━━━━━ Data lines ━━━━━
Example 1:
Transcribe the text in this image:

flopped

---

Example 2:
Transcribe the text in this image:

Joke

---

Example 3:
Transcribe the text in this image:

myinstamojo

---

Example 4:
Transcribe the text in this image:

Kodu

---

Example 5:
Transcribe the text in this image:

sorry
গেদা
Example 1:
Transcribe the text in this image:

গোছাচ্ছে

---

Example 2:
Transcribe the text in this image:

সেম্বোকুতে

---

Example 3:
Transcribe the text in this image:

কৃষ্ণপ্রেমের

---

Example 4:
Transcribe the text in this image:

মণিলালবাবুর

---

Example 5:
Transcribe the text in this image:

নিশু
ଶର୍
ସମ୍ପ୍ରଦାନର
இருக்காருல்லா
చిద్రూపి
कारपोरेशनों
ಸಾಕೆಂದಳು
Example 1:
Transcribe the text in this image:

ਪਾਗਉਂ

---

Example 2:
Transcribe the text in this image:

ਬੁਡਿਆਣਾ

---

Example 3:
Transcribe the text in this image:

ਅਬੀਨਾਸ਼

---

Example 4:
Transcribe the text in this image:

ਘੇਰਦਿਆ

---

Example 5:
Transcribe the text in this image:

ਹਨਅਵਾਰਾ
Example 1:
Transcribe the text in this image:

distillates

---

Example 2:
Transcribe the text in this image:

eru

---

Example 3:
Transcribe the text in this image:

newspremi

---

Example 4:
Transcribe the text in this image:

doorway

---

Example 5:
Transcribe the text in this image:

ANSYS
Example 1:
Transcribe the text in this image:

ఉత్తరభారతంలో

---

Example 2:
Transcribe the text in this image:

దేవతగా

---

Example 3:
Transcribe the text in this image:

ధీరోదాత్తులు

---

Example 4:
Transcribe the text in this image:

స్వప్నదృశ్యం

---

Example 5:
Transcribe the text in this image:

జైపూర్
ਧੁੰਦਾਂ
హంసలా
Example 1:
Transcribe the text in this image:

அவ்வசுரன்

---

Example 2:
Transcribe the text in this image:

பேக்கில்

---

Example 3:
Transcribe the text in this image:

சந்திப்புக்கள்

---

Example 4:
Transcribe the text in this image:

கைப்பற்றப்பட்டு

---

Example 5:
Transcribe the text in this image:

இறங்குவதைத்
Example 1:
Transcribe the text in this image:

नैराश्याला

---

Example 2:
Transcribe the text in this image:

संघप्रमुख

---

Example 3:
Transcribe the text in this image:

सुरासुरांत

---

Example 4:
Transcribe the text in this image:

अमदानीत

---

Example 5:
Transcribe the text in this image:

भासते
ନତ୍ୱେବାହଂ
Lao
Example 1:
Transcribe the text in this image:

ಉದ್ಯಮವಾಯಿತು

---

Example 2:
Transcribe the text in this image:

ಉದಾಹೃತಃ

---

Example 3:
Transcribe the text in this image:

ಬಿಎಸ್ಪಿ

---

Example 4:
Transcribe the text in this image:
━━━━━
Task description: Copy each item above character for character, in the same order.

Result:
Example 1:
Transcribe the text in this image:

flopped

---

Example 2:
Transcribe the text in this image:

Joke

---

Example 3:
Transcribe the text in this image:

myinstamojo

---

Example 4:
Transcribe the text in this image:

Kodu

---

Example 5:
Transcribe the text in this image:

sorry
গেদা
Example 1:
Transcribe the text in this image:

গোছাচ্ছে

---

Example 2:
Transcribe the text in this image:

সেম্বোকুতে

---

Example 3:
Transcribe the text in this image:

কৃষ্ণপ্রেমের

---

Example 4:
Transcribe the text in this image:

মণিলালবাবুর

---

Example 5:
Transcribe the text in this image:

নিশু
ଶର୍
ସମ୍ପ୍ରଦାନର
இருக்காருல்லா
చిద్రూపి
कारपोरेशनों
ಸಾಕೆಂದಳು
Example 1:
Transcribe the text in this image:

ਪਾਗਉਂ

---

Example 2:
Transcribe the text in this image:

ਬੁਡਿਆਣਾ

---

Example 3:
Transcribe the text in this image:

ਅਬੀਨਾਸ਼

---

Example 4:
Transcribe the text in this image:

ਘੇਰਦਿਆ

---

Example 5:
Transcribe the text in this image:

ਹਨਅਵਾਰਾ
Example 1:
Transcribe the text in this image:

distillates

---

Example 2:
Transcribe the text in this image:

eru

---

Example 3:
Transcribe the text in this image:

newspremi

---

Example 4:
Transcribe the text in this image:

doorway

---

Example 5:
Transcribe the text in this image:

ANSYS
Example 1:
Transcribe the text in this image:

ఉత్తరభారతంలో

---

Example 2:
Transcribe the text in this image:

దేవతగా

---

Example 3:
Transcribe the text in this image:

ధీరోదాత్తులు

---

Example 4:
Transcribe the text in this image:

స్వప్నదృశ్యం

---

Example 5:
Transcribe the text in this image:

జైపూర్
ਧੁੰਦਾਂ
హంసలా
Example 1:
Transcribe the text in this image:

அவ்வசுரன்

---

Example 2:
Transcribe the text in this image:

பேக்கில்

---

Example 3:
Transcribe the text in this image:

சந்திப்புக்கள்

---

Example 4:
Transcribe the text in this image:

கைப்பற்றப்பட்டு

---

Example 5:
Transcribe the text in this image:

இறங்குவதைத்
Example 1:
Transcribe the text in this image:

नैराश्याला

---

Example 2:
Transcribe the text in this image:

संघप्रमुख

---

Example 3:
Transcribe the text in this image:

सुरासुरांत

---

Example 4:
Transcribe the text in this image:

अमदानीत

---

Example 5:
Transcribe the text in this image:

भासते
ନତ୍ୱେବାହଂ
Lao
Example 1:
Transcribe the text in this image:

ಉದ್ಯಮವಾಯಿತು

---

Example 2:
Transcribe the text in this image:

ಉದಾಹೃತಃ

---

Example 3:
Transcribe the text in this image:

ಬಿಎಸ್ಪಿ

---

Example 4:
Transcribe the text in this image:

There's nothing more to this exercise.